▶ [AUFGABEN]
(A) Gib die gesamte Auflistung wortgetreu wieder und lass die Bilder dabei weg.
(B) Führe den Forumsthread zur MSDN-Hilfe für VB 6.0 im Anschluss an seinen letzten Satz fort.

═════ TEXTAUSZUG

# Zur "MSDN" -Hilfe in VB....



## -=[AH]=-Nø._12 (22. Januar 2002)

Hi..

kann mir jemand genau sagen, wo ich die *MSDN*- Hilfe für vb 6.0 finde?? Die Website von Microsoft, ist ja dermaßen übersichtlich.. :{} Ich wär froh, wenn ich das hilfe-paket irgentwo ziehen kann... Es ist nämlich genau das Richtige, um mal schnell nen Befehl nachzublättern..  

thx

cya
No._12


----------



## Interritor (22. Januar 2002)

Hi! Ich weiss net ob man es saugen kann weil es bei mir allein schon 2 Cd´s umfasst.


----------



## K-DOG (22. Januar 2002)

legal bekommst du das nich das sind 2 cds. aber http://www.msdn.com glaub ich ist doch recht übersichtlich
mfg


----------



## HasiMausi (9. August 2006)

*Ich suche JETZT msdn für VB 6.0*

Hallo allerseits,

Das ist hier ja nun schon alles etwas älter.

Ich habe jedenfalls jetzt das Problem, dass ich MSDN für VB 6.0 benötige. Auf der MSDN-Site bin ich nicht fündig geworden, auch sonst nirgends im INet.

Wenn jemand einen Link hat, wäre es nett ihn mir mitzuteilen, damit ich mir die CDs saugen kann.


PS: Ich hab mir eine neuere Version (8.x - 3 CDs) gezogen. leider war das vergebene Mühe.


----------



## DevHB (9. August 2006)

Hi,

siehe einen Beitrag über Dir.
Legal bekommst Du das gar nicht mehr, bei ebay eventuell, aber ob die Version dann auch legal ist, ist eine andere Sache.

Ich verstehe dass eine lokale Hilfe schneller ist, jedoch hat die Online-MSDN den Vorteil, dass sie auf dem aktuellsten Stand ist und neuere Themen inne sind (soweit nach dem Todespunkt von VB 6 noch neue Sachen kommen/kamen).

Hier gibt es die MSDN dann doch käuflich zu erwerben:
http://www.zoschke.com/products/Microsoft/MSDN/MSDN.asp

Hier ist die MSDN online
http://msdn.microsoft.com/


Schönen Abend.

Guß

DevHB


P.s.: "PS: Ich hab mir eine neuere Version (8.x - 3 CDs) gezogen. leider war das vergebene Mühe." ->  das hört sich auch nicht grade legal an...


----------



## HasiMausi (9. August 2006)

Hi,
Danke erstmal für die prompte Antwort.

Dieses MSDN hab ich von der Microsoft HP. Beim Durchblättern der Unterverzeichnisse hab ich allerdings auch nur VC++Hilfe-Dateien gefunden.
Naja, wer weiss was ich da runtergeladen habe.

══════════
═════ DATENZEILEN

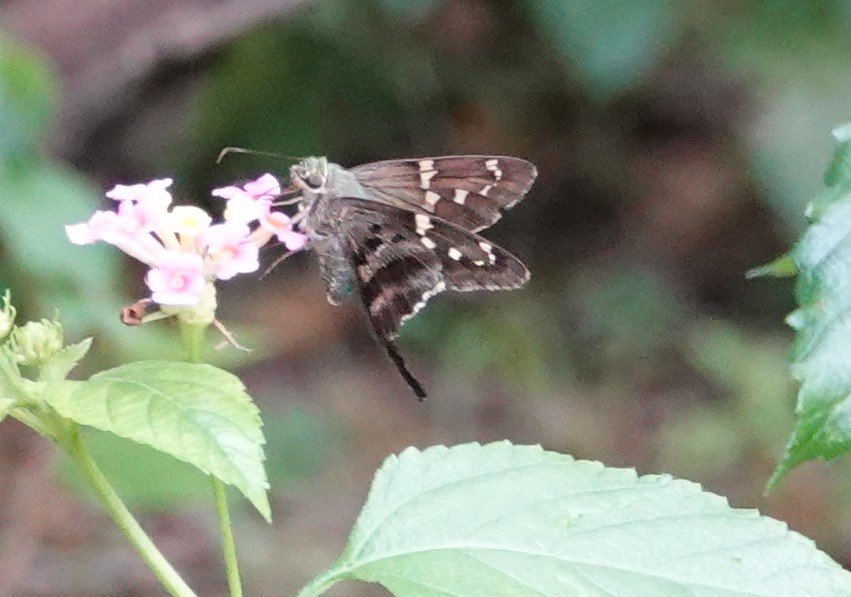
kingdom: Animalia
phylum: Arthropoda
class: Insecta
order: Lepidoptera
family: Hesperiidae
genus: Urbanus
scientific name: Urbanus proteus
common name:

══════════

▶ [LÖSUNGEN]
(A)
kingdom: Animalia
phylum: Arthropoda
class: Insecta
order: Lepidoptera
family: Hesperiidae
genus: Urbanus
scientific name: Urbanus proteus
common name:

(B)
Ich bin auch davon ausgegangen, dass dieses MSDN kostenlos ist. Im Grunde weiss ich auch überhaupt nicht was das ist. Ich wollte eigentlich nur eine Kontext-Hilfe haben, da es sehr bequem ist damit zu arbeiten, wenn man nicht permanent die Syntax für selten benutzte Befehle im Kopf haben will.
Ausserdem bin ich immer noch am Lernen, und so ein Anwendungsbeispiel für einen Befehl hilft doch schnell weiter.

Schade muss ich wohl weiter mit VB 5.0 arbeiten.


----------



## DevHB (9. August 2006)

Hi,



> Dieses MSDN hab ich von der Microsoft HP


zeig mal bitte den Link zum Download von Deiner MSDN.



> Im Grunde weiss ich auch überhaupt nicht was das ist


Die MSDN (Microsoft Developer Network) ist die Hilfe für das gesamte Visual Studio.
In ihr sind alle Funktionen aufgelistet, die meißten mit Anwendungsbeispielen und Referenzen auf andere Themen.
Zusätzlich existiert noch die KnowledgeBase, in der Workarounds und Programmierthemen untergebracht sind (z.B. Türme von Hanoi).



Gruß

DevHB


----------



## HasiMausi (9. August 2006)

Hier ist der Link

unten auf der Site.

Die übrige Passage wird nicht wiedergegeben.